La part de logements occupés par leur propriétaire indique en creux le volume du parc locatif privé concerné à Surfonds. On relève 2.44 personne(s) par logement, 82 % de propriétaires occupants, 339 habitants, en zone climatique H2b. Ces valeurs ne décident d'aucun projet à elles seules, mais elles fixent l'ordre de grandeur dans lequel un chiffrage à Surfonds est crédible.
Une fois les aides déduites, la question devient celle du solde : sur le cas type à Surfonds, le reste à charge d'un ménage très modeste ressort à 6 000 € après aide ANAH et prise en charge de l'accompagnement. Étalé sur quinze ans en éco-prêt à taux zéro, cela représente de l'ordre de 35 € par mois, à comparer aux 1 530 € d'économie annuelle attendue sur la facture d'énergie.
Trois pièces décident du versement à Surfonds : le devis portant les critères de décence et un engagement de loyer maîtrisé, l'attestation RGE de un opérateur agréé par l'Anah et le constat de décence après travaux. Leur absence ne fait pas perdre le droit à l'aide — jusqu'à 32 000 € — mais elle en gèle le paiement.

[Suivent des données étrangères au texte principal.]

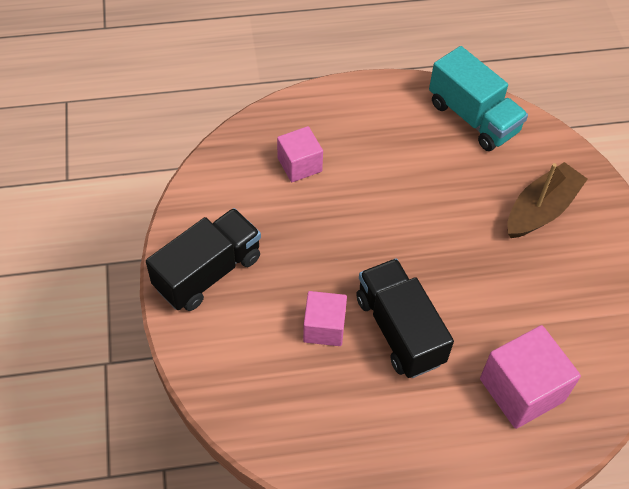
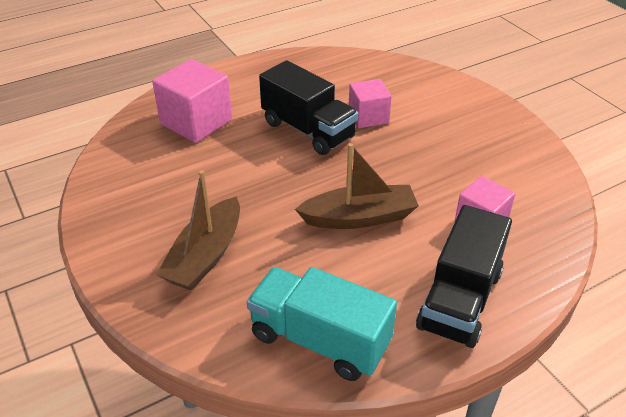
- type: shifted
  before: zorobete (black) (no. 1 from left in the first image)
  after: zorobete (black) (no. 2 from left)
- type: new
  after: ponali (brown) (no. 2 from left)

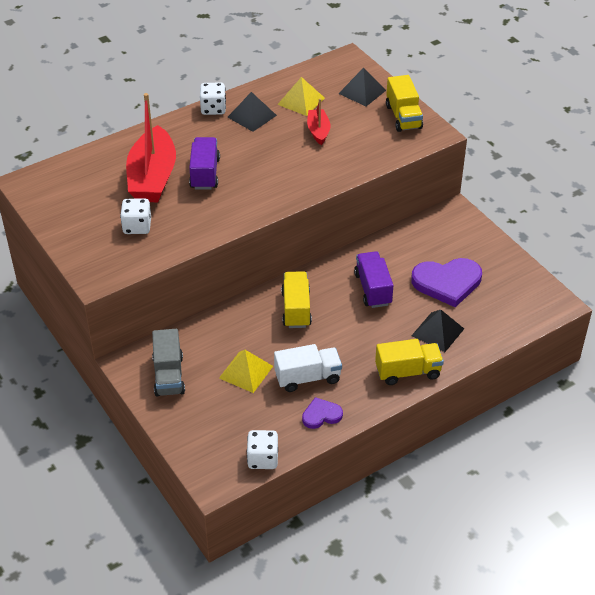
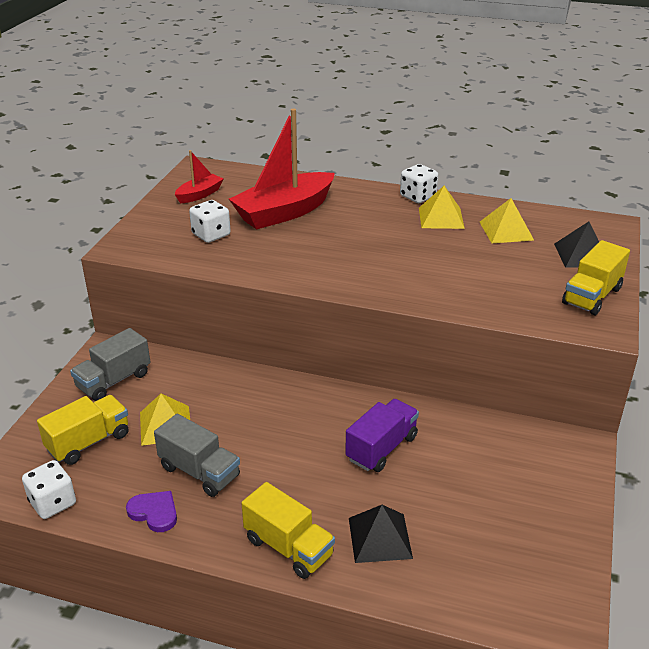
- type: repainted
  before: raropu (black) (no. 1 from left)
  after: raropu (yellow) (no. 2 from left)
- type: shifted
  before: ponali (red) (no. 2 from left in the first image)
  after: ponali (red) (no. 1 from left)
- type: gone
  before: zorobete (purple) (no. 1 from left)
- type: gone
  before: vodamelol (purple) (no. 2 from left)
- type: shifted
  before: zorobete (yellow) (no. 1 from left)
- type: repainted
  before: zorobete (white)
  after: zorobete (grey) (no. 2 from left)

Le critère à écrire noir sur blanc dans le devis pour la remise à niveau d'un logement mis en location à Surfonds est les critères de décence et un engagement de loyer maîtrisé. Sans cette mention, ni l'aide ni le certificat d'économies d'énergie ne sont sécurisés, et le contrôle sur site peut conduire à un refus de versement du solde.
La séquence prime sur la vitesse : la remise à niveau d'un logement mis en location occupe un opérateur agréé par l'Anah durant cinq à neuf mois à Surfonds. Son positionnement dans le calendrier — après l'audit, avant la mise en service — conditionne la qualité des interfaces entre lots bien plus que le choix de l'entreprise.

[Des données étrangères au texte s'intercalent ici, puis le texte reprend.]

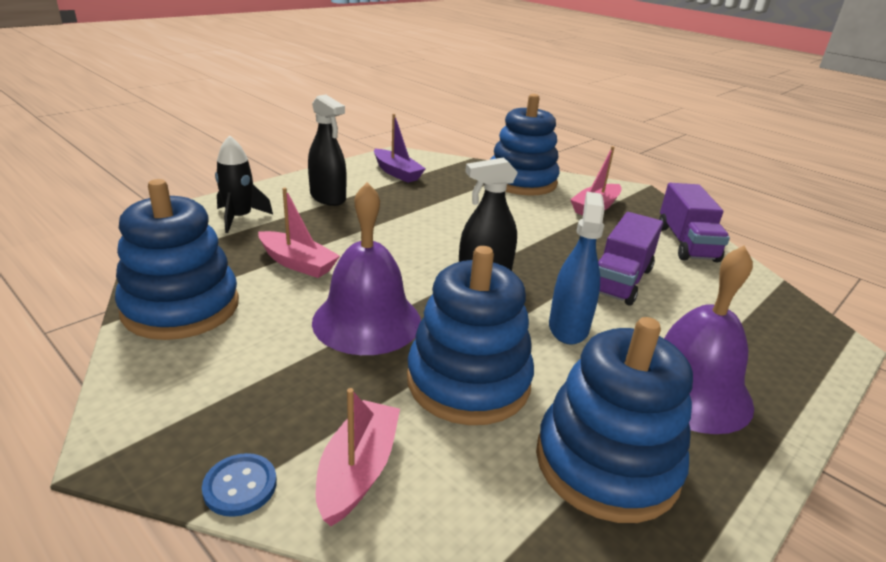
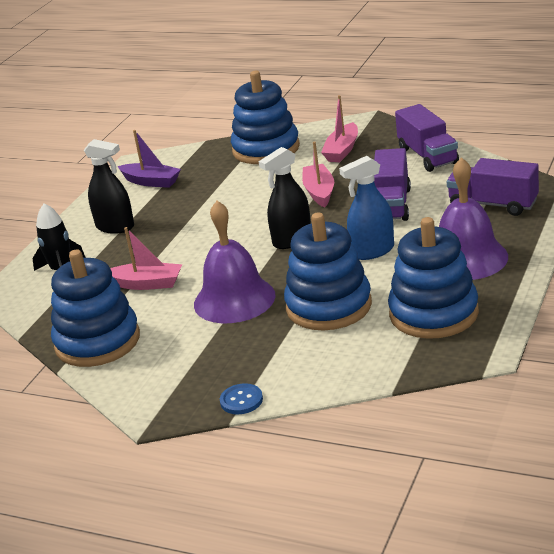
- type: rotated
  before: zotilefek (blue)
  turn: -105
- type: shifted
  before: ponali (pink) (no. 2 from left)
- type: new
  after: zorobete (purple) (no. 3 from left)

Ce qui coûte le plus cher n'est pas le prix d'achat mais la reprise : un engagement de conventionnement signé sans simuler le manque à gagner locatif oblige à rouvrir l'ouvrage. Comptez 211 050 € à 422 100 € à Surfonds, à la charge exclusive du ménage puisque l'aide a déjà été versée sur le premier chantier.

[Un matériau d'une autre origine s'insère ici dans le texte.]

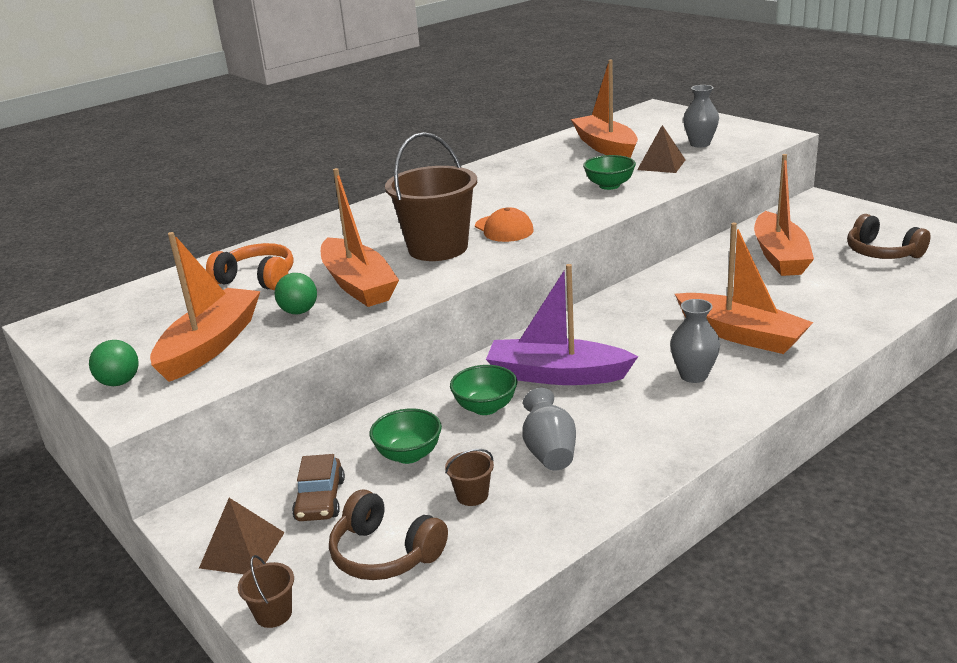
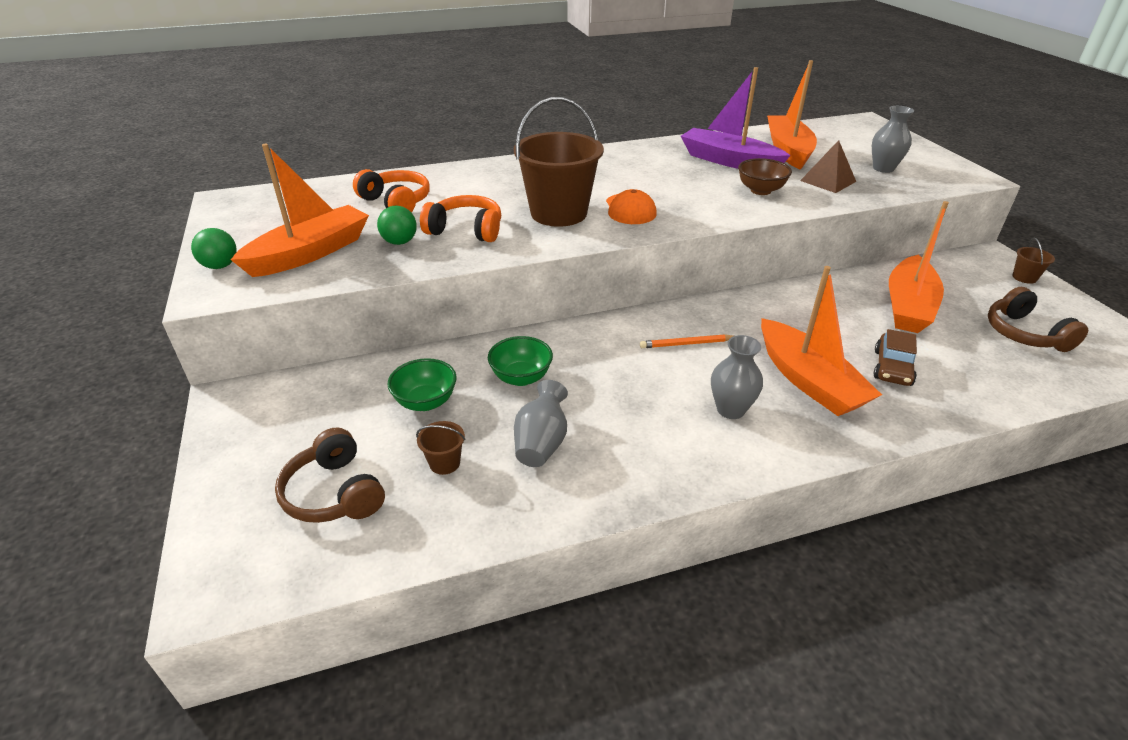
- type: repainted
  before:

Le taux de TVA n'est pas un détail sur ce type de chantier : à 5,5 %, la remise à niveau d'un logement mis en location facturé 2 110 500 € TTC à Surfonds supporte 110 026 € de taxe. Une facturation à 20 % par erreur renchérit le projet de plusieurs milliers d'euros et se rattrape mal après coup.
Côté performance, la remise à niveau d'un logement mis en location pèse pour 40 à 60 % de la consommation totale. Sur la base conventionnelle appliquée à Surfonds en zone H2b, cela représente entre 10 327 et 15 491 kWh évités par an, soit 1 109 € à 1 664 € de facture en moins au tarif de référence 2026.
Le palier de classes se calcule avant de signer : à Surfonds, l'assiette double presque entre le scénario à deux classes (30 000 € HT) et celui à trois (40 000 € HT). Sur un poste de 2 110 500 € comme le logement loué, cet écart justifie souvent d'ajouter un lot plutôt que de s'arrêter au minimum.